Emergency Plans: What Your People Don’t Know Can Hurt Them, and the Company

Man in printing house showing client printed documents

When you hold a safety meeting, you’re providing information that will help your people make the right choices—the safe choices—that will save lives, time, and money. But how do you find out what your people don’t know? Here, we’re talking about the unknown unknowns—the hazards, risks, procedures, emergency plans, etc. that your people should know about, but might not. These unknowns are hard to identify, but they can show up without warning, and sometimes they’re hidden by the “big picture.” Take action to identify the hazards that your people don’t know that they don’t know.

Actively check your job sites for brand-new hazards.

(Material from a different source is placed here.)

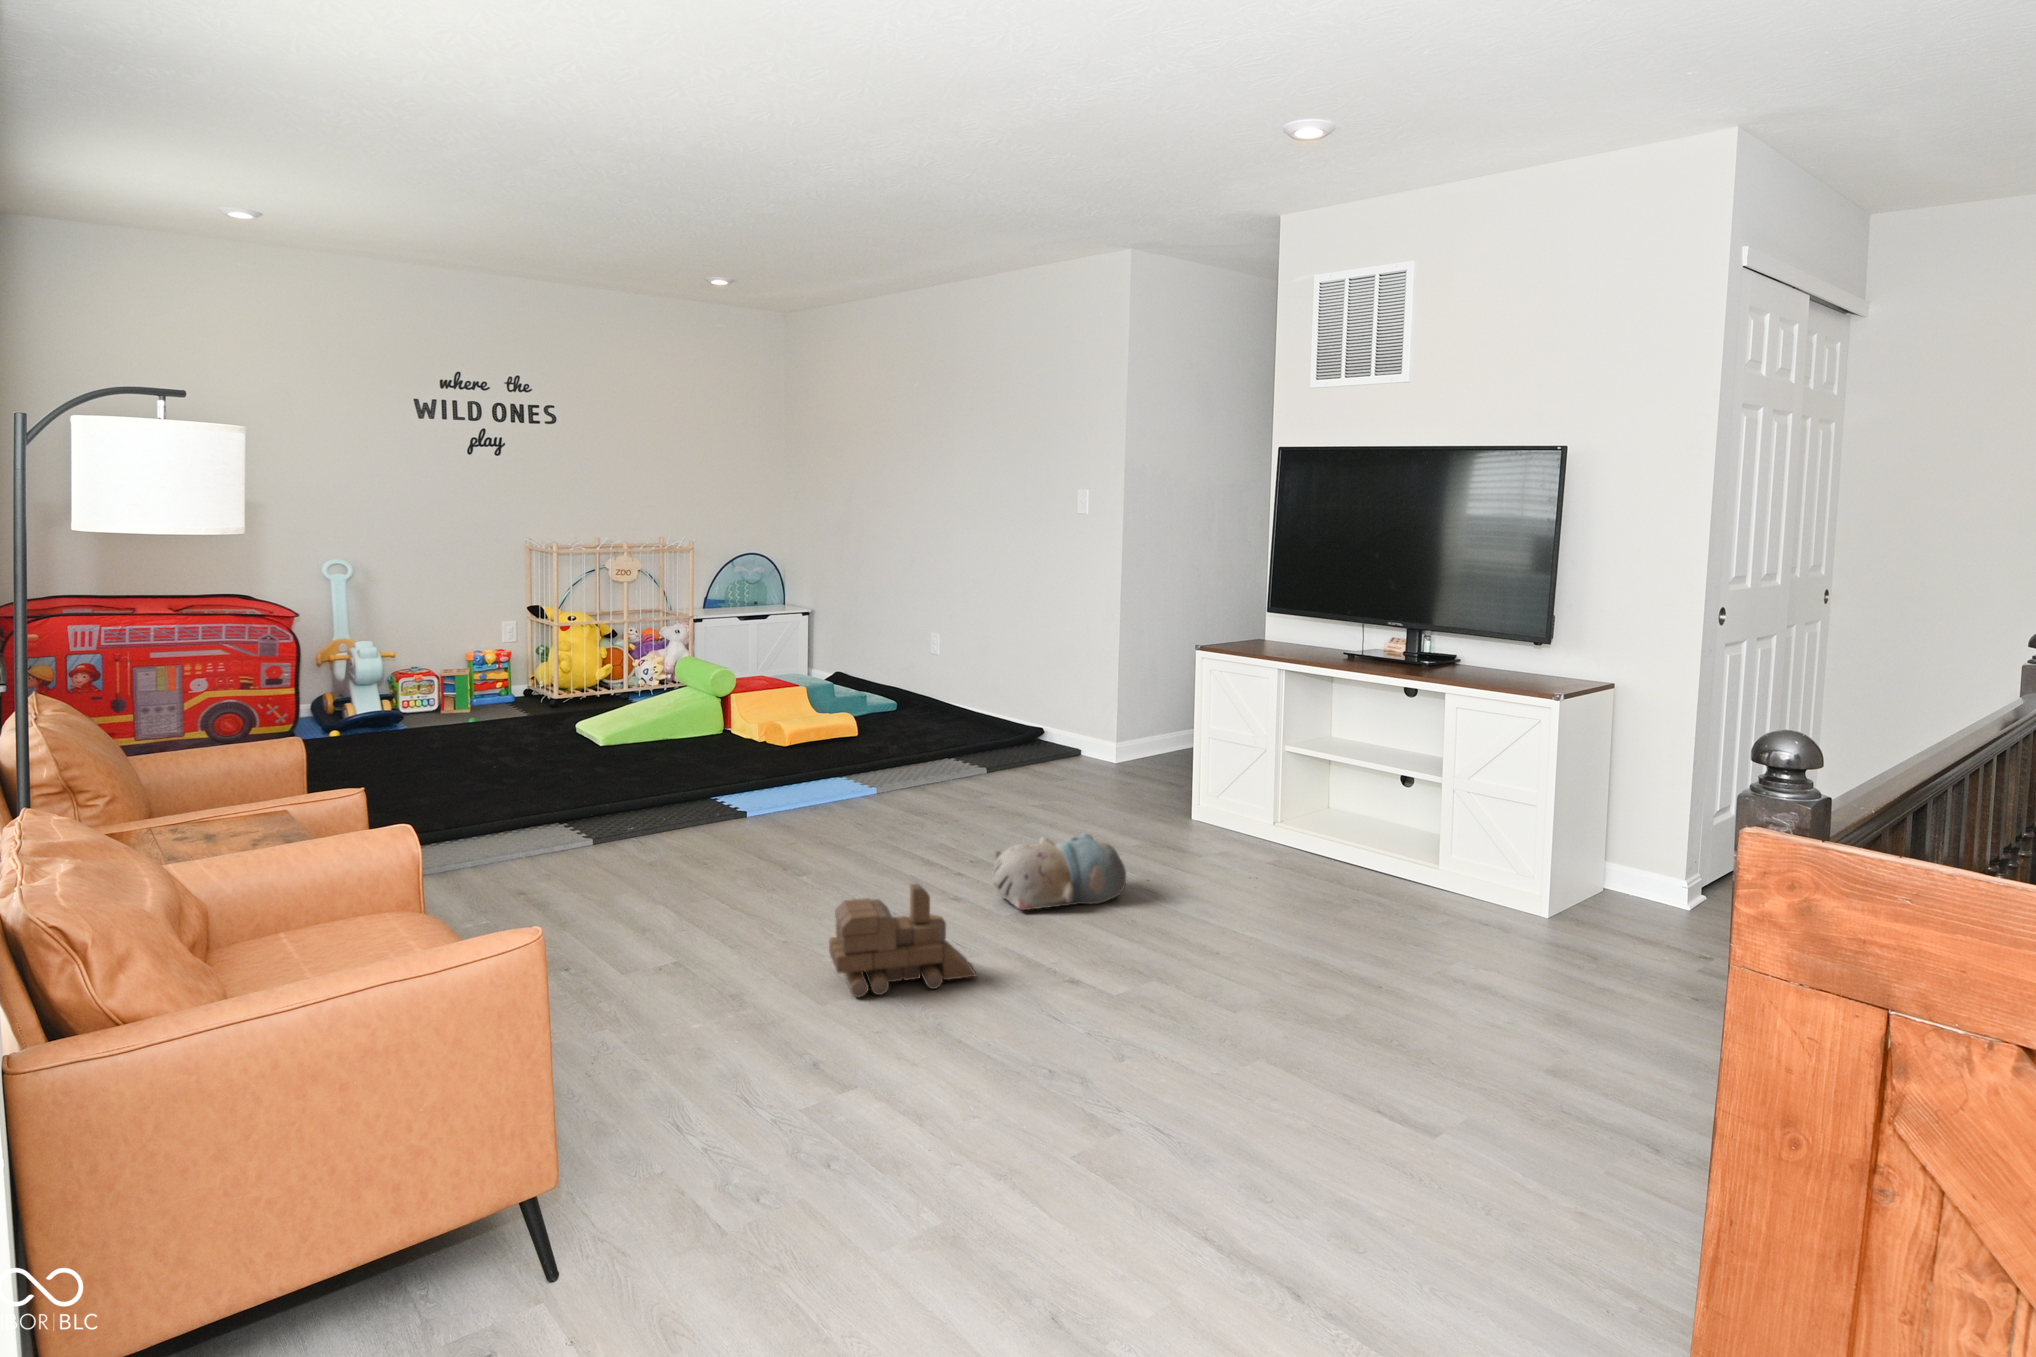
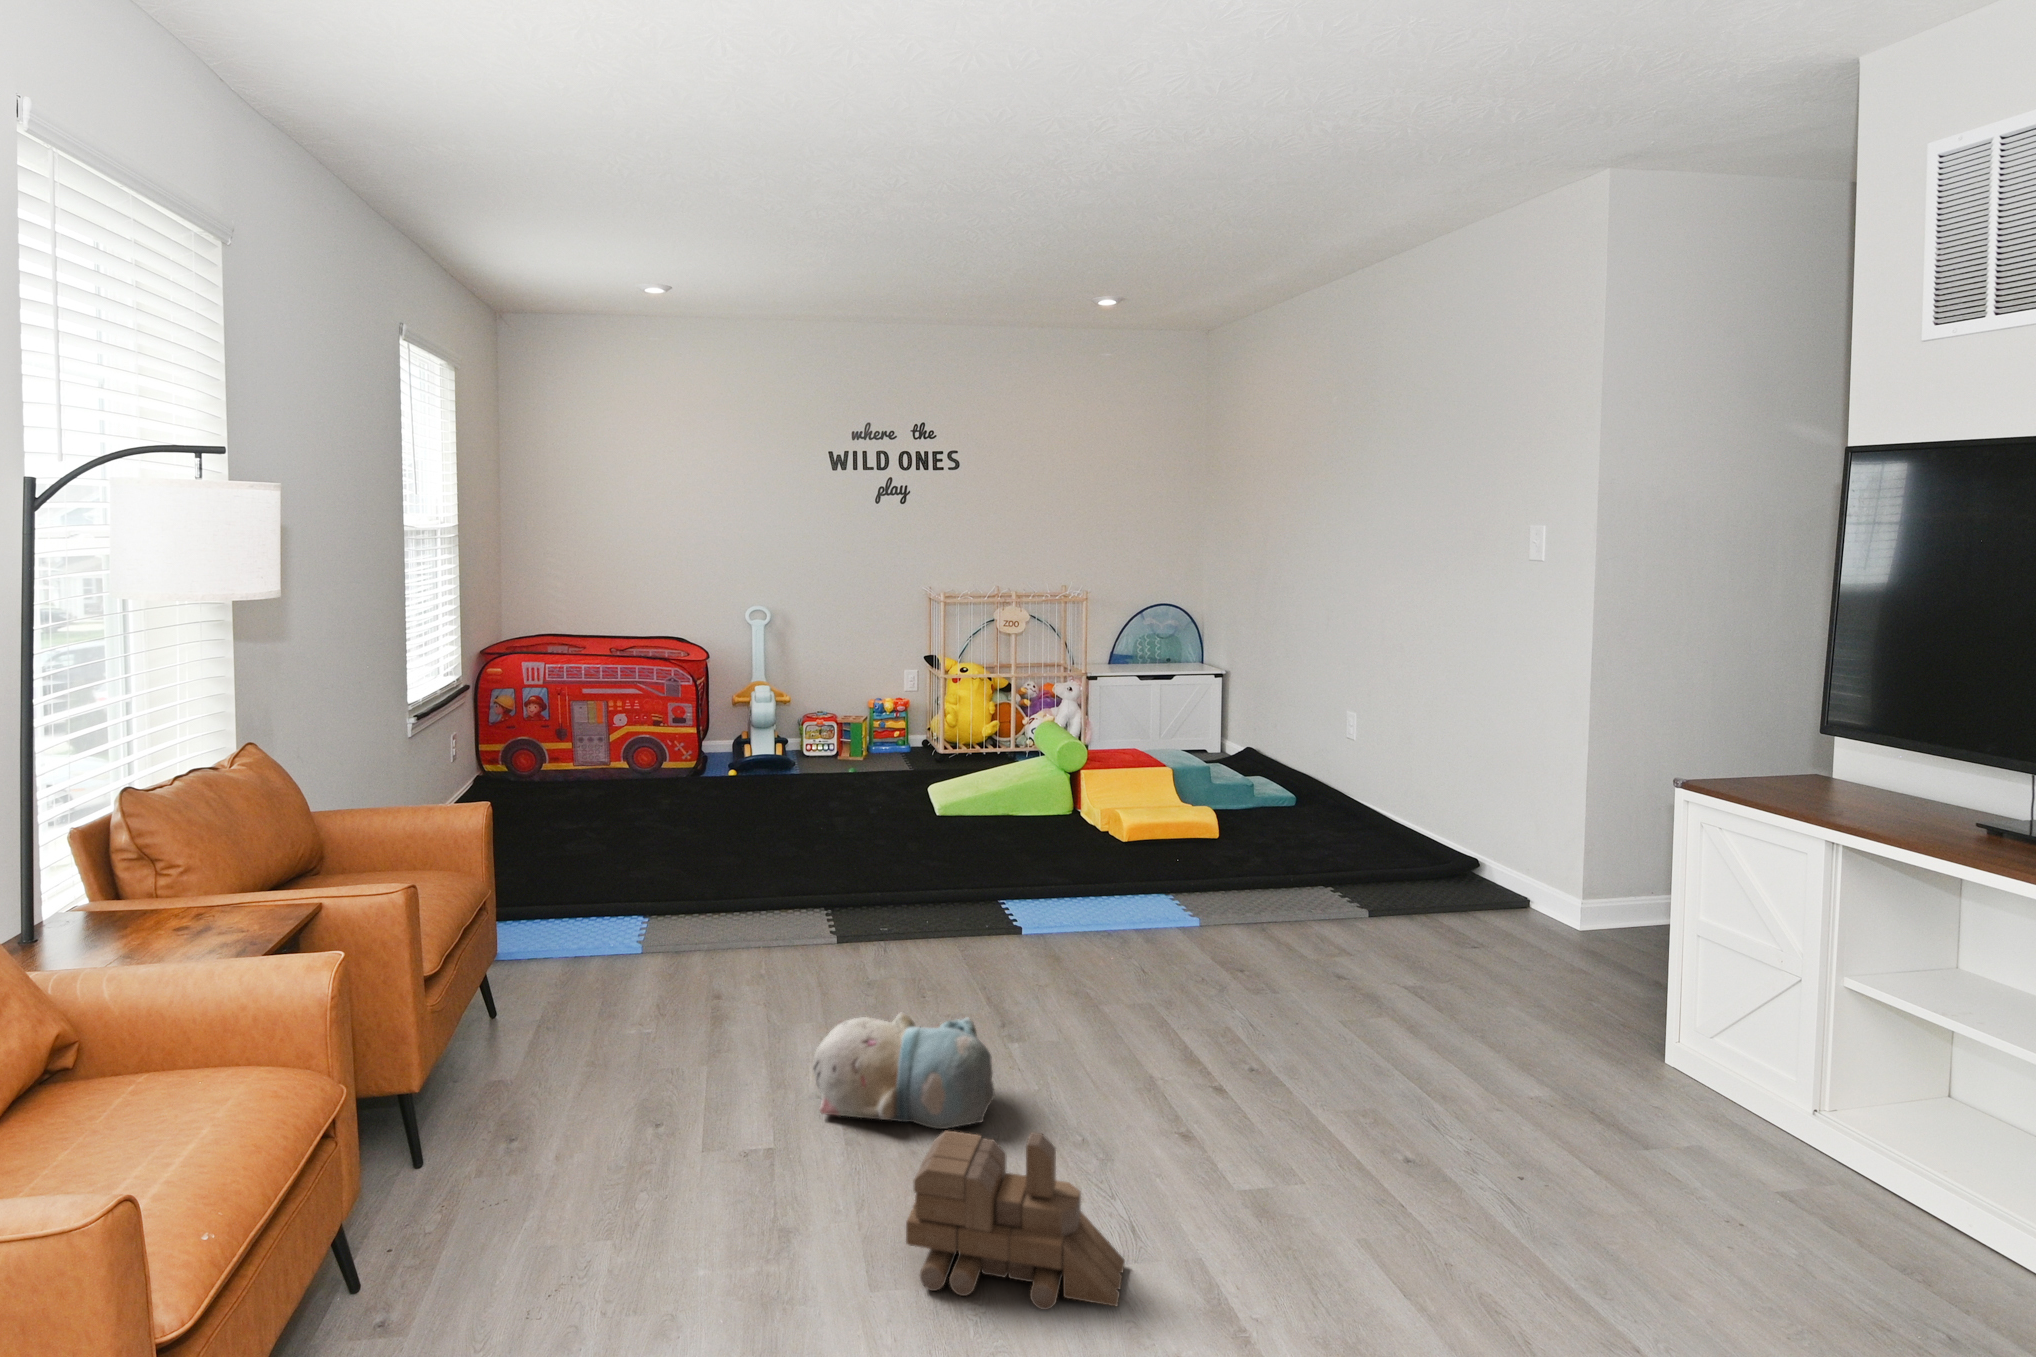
plush toy: present [992,833,1126,910] -> present [813,1013,994,1129]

On an ever-evolving job site, new hazards could include chemicals, equipment, location or geography hazards, or risks created by other contractors. When you find these (previously unknown) hazards, explain how to control them to your crew.

Train on safety whenever you can.

Talking about safety with your people will provide two benefits. Over time, your people will realize that you really value and care about safety. They’ll be more likely to follow safety rules and work safely when they know safety is a company value. You’ll have more opportunities to identify the unknowns, especially when you’re talking with someone one-on-one.

What about common sense?

You can’t rely on common sense to keep your people safe. The safety knowledge some people call common sense is only "common" to those who have the same backgrounds, experiences, and values. Construction sites have lots of people from very different backgrounds. What’s common safety knowledge to you may have never occurred to someone else. To make matters worse, safety ideas that are common can become routine, ordinary, and almost invisible. Common ideas fade into the background and, since we aren’t paying attention to them, those ideas lose their power to motivate us to act. So, call attention to the common hazards like the slippery, wet floor, but be careful not to become a broken record. Stay fresh. Bring up a different "common-sense" situation each day or each week. Inspire your crew to be mindful of everything they do—even the common stuff—and they’ll be more likely to notice the common hazards and prevent the common accidents.

By definition, it’s impossible to know all of the unknown unknowns, but identifying some of them reduces the likelihood that someone on your crew or on your site gets injured.